WORK INSTRUCTION:
All lines from the one that has "My idep address: idep1k490keyp4d6uzeduhldxdzh4un0htt5sswewfl" onward to the end of the records below are to be returned exactly; pictures are to be skipped.
──────── DATA FOR THIS EXERCISE
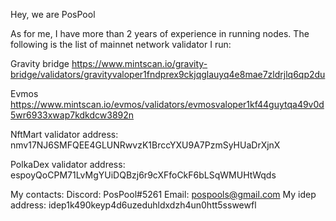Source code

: 
Hey, we are PosPool

As for me, I have more than 2 years of experience in running nodes. The following is the list of mainnet network validator I run:

Gravity bridge
https://www.mintscan.io/gravity-bridge/validators/gravityvaloper1fndprex9ckjqglauyq4e8mae7zldrjlq6qp2du

Evmos 
https://www.mintscan.io/evmos/validators/evmosvaloper1kf44guytqa49v0d5wr6933xwap7kdkdcw3892n

NftMart validator address:
nmv17NJ6SMFQEE4GLUNRwvzK1BrccYXU9A7PzmSyHUaDrXjnX

PolkaDex validator address:
espoyQoCPM71LvMgYUiDQBzj6r9cXFfoCkF6bLSqWMUHtWqds



My contacts:
Discord: PosPool#5261
Email: pospools@gmail.com
My idep address: idep1k490keyp4d6uzeduhldxdzh4un0htt5sswewfl



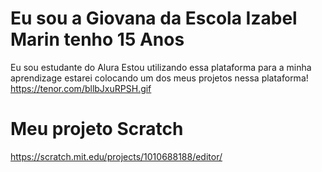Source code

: # Eu sou a Giovana da Escola Izabel Marin tenho 15 Anos
Eu sou estudante do Alura
Estou utilizando essa plataforma para a minha aprendizage
estarei colocando um dos meus projetos nessa plataforma!
https://tenor.com/bllbJxuRPSH.gif

# Meu projeto Scratch
https://scratch.mit.edu/projects/1010688188/editor/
────────────────
ANSWER AREA:
My idep address: idep1k490keyp4d6uzeduhldxdzh4un0htt5sswewfl



Source code

: # Eu sou a Giovana da Escola Izabel Marin tenho 15 Anos
Eu sou estudante do Alura
Estou utilizando essa plataforma para a minha aprendizage
estarei colocando um dos meus projetos nessa plataforma!
https://tenor.com/bllbJxuRPSH.gif

# Meu projeto Scratch
https://scratch.mit.edu/projects/1010688188/editor/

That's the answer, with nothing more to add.